__What is asked__: Pull out the lines of these rows from the line with "collectors: K. Brandegee" up to and including the line with "collectors: E. C. Leonard", and reproduce them unchanged.

# Start of Dataset entries

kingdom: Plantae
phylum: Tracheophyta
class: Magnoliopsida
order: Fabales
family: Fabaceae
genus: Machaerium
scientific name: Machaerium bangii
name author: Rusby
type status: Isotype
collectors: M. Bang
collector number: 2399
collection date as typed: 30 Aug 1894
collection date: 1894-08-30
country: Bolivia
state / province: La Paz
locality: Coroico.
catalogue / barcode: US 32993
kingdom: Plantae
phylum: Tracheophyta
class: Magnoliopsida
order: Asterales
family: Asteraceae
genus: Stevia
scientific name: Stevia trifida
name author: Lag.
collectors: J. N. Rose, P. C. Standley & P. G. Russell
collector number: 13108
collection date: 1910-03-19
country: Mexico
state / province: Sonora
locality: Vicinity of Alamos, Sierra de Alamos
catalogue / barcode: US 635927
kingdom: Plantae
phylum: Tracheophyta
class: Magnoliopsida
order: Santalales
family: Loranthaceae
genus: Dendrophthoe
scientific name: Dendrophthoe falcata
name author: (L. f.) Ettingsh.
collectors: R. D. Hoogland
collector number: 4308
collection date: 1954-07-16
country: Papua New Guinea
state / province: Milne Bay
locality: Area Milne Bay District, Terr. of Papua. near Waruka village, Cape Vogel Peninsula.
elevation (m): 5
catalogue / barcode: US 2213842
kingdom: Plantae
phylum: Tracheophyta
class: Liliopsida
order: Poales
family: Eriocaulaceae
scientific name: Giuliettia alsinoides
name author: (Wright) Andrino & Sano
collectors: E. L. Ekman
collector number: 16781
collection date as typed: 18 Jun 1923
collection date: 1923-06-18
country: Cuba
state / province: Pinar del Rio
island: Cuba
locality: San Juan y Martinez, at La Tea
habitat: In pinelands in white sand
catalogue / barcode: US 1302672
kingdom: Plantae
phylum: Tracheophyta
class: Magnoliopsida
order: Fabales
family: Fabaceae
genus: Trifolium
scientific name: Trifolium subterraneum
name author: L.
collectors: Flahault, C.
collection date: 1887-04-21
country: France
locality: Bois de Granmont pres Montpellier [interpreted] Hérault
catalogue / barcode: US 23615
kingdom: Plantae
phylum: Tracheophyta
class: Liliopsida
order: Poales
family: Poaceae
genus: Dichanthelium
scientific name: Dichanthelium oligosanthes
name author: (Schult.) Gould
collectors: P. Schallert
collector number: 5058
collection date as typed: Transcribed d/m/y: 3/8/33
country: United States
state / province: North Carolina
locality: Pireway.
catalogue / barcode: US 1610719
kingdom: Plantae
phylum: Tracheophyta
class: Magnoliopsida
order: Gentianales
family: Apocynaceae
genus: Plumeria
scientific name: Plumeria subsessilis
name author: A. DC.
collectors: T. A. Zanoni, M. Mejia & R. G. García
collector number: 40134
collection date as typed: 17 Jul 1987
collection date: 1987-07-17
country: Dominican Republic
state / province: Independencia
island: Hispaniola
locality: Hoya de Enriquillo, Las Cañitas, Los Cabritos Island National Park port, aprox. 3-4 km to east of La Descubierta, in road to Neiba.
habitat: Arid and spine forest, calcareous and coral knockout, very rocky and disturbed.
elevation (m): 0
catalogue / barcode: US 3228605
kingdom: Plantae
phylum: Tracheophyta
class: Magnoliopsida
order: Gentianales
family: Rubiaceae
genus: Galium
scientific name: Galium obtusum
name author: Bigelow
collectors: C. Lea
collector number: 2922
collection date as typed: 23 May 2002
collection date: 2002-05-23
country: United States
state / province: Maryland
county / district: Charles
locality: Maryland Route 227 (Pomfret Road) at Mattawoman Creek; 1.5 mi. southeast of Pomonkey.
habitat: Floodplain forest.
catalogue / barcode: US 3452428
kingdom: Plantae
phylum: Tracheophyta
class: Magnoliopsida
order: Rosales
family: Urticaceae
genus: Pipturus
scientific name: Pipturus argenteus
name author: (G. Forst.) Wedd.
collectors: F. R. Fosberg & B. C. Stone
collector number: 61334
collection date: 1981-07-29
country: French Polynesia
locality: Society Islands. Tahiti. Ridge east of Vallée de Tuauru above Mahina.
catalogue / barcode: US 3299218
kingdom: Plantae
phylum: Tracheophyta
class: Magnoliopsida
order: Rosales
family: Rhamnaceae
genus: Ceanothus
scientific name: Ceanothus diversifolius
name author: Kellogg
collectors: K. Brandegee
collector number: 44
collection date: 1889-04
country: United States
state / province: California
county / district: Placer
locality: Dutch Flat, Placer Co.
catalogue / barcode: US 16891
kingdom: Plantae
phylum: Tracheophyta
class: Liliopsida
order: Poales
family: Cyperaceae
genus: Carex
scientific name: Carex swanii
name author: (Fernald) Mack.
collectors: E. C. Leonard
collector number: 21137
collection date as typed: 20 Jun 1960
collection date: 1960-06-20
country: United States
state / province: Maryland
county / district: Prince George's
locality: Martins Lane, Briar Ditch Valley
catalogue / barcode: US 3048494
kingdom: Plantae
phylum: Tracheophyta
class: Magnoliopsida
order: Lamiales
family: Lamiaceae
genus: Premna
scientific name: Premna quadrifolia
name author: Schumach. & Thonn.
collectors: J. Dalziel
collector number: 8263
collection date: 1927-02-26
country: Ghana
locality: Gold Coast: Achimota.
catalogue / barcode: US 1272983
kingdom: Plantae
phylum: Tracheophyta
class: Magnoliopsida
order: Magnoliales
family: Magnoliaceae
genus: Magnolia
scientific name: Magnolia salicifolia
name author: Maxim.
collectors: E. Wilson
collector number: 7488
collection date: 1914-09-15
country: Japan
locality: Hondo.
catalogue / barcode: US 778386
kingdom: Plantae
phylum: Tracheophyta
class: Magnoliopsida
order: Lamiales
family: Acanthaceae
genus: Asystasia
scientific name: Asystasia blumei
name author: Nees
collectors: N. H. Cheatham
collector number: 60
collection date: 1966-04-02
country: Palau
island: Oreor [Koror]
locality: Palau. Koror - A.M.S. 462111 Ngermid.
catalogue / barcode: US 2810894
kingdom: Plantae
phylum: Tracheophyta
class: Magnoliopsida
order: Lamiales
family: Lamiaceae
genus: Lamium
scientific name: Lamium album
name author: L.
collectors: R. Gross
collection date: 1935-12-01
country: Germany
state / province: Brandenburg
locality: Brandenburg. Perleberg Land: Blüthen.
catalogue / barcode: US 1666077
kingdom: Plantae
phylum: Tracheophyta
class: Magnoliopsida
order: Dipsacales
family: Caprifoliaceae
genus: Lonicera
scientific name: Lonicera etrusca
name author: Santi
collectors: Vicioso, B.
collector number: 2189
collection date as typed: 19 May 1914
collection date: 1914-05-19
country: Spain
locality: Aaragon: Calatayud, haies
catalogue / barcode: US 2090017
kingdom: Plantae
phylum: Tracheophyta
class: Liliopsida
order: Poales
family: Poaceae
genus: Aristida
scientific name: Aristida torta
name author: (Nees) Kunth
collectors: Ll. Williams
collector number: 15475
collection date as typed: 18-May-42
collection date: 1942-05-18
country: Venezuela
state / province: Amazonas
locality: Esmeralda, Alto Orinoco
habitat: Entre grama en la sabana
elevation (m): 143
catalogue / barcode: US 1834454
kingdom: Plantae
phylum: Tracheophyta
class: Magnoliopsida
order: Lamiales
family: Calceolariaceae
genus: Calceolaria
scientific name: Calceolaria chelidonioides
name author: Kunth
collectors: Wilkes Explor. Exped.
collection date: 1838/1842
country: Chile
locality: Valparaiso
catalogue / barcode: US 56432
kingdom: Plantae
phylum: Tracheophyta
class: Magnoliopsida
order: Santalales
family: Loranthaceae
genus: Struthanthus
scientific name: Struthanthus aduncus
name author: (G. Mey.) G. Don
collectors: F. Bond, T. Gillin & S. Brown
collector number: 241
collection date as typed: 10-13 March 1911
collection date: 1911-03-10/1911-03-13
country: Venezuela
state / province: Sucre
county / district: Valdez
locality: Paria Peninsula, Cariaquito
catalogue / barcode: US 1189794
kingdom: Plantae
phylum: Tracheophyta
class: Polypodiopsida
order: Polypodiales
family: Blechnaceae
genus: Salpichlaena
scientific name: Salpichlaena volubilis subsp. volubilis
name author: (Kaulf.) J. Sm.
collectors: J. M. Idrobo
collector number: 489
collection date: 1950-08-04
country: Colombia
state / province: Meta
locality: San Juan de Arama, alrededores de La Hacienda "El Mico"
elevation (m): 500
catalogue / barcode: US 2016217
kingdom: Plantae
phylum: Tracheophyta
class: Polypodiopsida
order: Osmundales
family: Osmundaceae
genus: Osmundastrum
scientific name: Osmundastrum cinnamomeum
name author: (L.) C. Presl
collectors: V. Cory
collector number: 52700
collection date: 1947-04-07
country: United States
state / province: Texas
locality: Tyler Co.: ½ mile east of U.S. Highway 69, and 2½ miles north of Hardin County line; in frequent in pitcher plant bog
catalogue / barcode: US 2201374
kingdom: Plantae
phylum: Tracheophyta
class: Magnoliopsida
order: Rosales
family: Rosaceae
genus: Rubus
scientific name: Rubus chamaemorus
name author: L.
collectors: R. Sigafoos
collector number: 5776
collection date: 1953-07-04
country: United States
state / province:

# End of Dataset entries

__Solution below__:
collectors: K. Brandegee
collector number: 44
collection date: 1889-04
country: United States
state / province: California
county / district: Placer
locality: Dutch Flat, Placer Co.
catalogue / barcode: US 16891
kingdom: Plantae
phylum: Tracheophyta
class: Liliopsida
order: Poales
family: Cyperaceae
genus: Carex
scientific name: Carex swanii
name author: (Fernald) Mack.
collectors: E. C. Leonard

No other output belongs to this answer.